Ich glaube, am Anfang sehen wir, wie eine junge Frau aus New Jersey (Susan Berman) durch NY streift und überallhin Blätter mit ihrem Konterfei und dem Text „Who’s that Girl?“ klebt. Sie will nämlich in der Musikszene der Stadt bekannt werden. Die Geschichte beginnt aber erst richtig, als sie auf einen Wohnwagen stößt, in dem ein Junge aus dem amerikanischen Westen lebt. Für ihn ist NY nur eine Durchgangsstation; er will nach New Hampshire (ein kleiner Bundesstaat an der Ostküste nahe der kanadischen Grenze). Als er sie kennenlernt, beschließt er, etwas länger zu bleiben. Es wird schnell klar, daß sie schlecht zusammenpassen. Er ist ein ruhiger Typ, der aber weiß, was er will. Er malt ein bißchen. Sie ist hektisch und schrill (ein Punkmädchen), impulsiv und völlig unorganisiert. Trotzdem interessieren sich beide ein wenig füreinander und wollen es einmal miteinander versuchen.

Es kommt, wie es kommen muß: Sie trifft bald darauf einen Rockmusiker (dargestellt von Richard Hell), dessen Karriere etwas ins Stocken geraten ist, für den sie jedoch den Jungen schnell stehenläßt. Das tut ihm weh, er ist aber nicht in der Lage, aus der Haut zu fahren, und nimmt seine Abservierung hin. Der Musiker ist allerdings verheiratet, was für sie bedeutet, daß sie mit seiner Frau in die Haare gerät. Dann muß sie seine Wohnung verlassen, aber nicht wegen der Ehekonflikte, sondern weil er seine Miete nicht bezahlt hat. Sie muß nun wieder irgendwie allein in New York überleben. Da sie dabei aber nicht viel Glück hat, kehrt sie schließlich zu dem Wohnwagen-Boy zurück, der sie auch großzügig wieder bei sich übernachten läßt.

Nach wie vor interessiert sie sich aber mehr für den Rockmusiker. Beide beschließen, nach Los Angeles zu gehen, sobald sie das nötige Geld beisammen haben. Das beschaffen sie sich, indem sie einen Mann ausrauben. Dann kann’s losgehen. Sie muß nur nochmal kurz zurück zum Wohnwagen und ihre Sachen holen. Anschließend stellt sich heraus, daß Richard Hell bereits ohne sie, aber mit dem ganzen Geld nach LA aufgebrochen ist. Unsere Heldin möchte nun ernsthaft zu dem Country-Boy zurückkehren, aber da stellt sich heraus, daß er inzwischen seine Reise nach New Hampshire fortgesetzt hat (nachdem er ziemlich lange vergeblich auf sie gewartet hatte). Er ist weg, nur sein Wohnwagen ist noch da, den er zu Geld gemacht hat. In dem Van findet sie ein Gemälde von ihm mit ihrem Porträt – ein Zeichen, daß er sie wirklich geliebt hat. Aber zu spät - sie wird nun ihr Leben so unstet fortsetzen, wie wir das von ihr kennen.

#####

- Deine Aufgabe
Nenne alle Städte und US-Bundesstaaten, die im Ausgangstext mit Namen vorkommen. Das Material spielt hierfür keine Rolle.

- Bereitgestelltes Material
#####

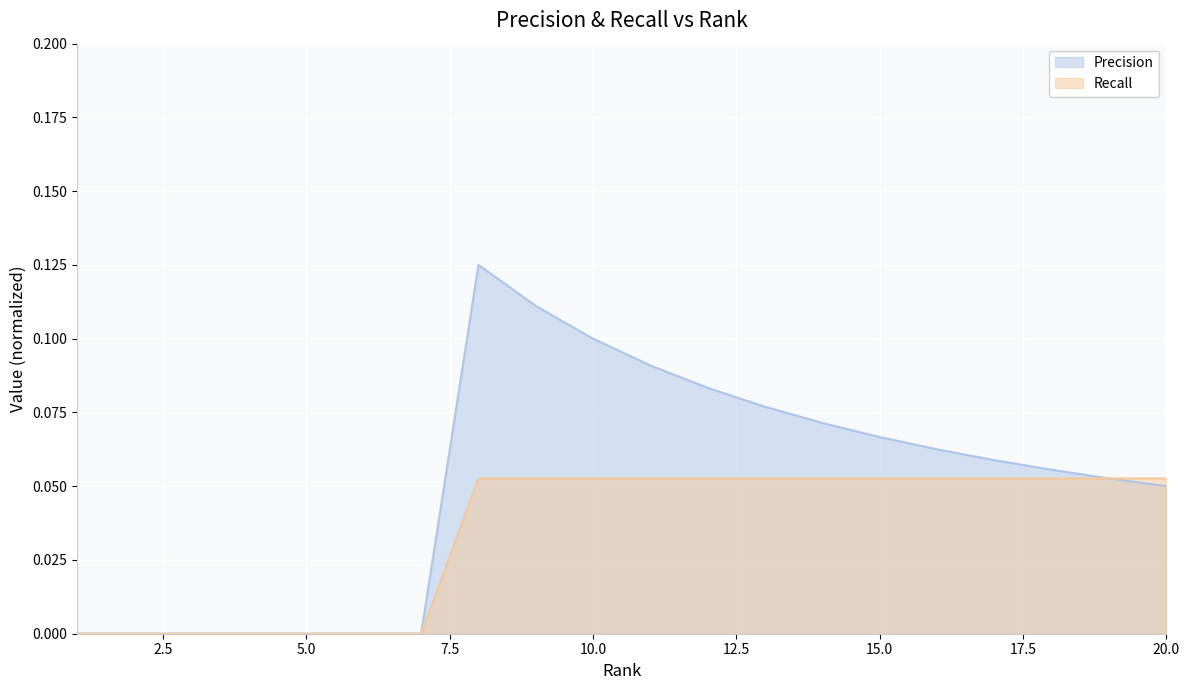

How many lines are shown in the chart?

2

#####

- Lösung
New Jersey, New York, New Hampshire und Los Angeles werden im Ausgangstext genannt.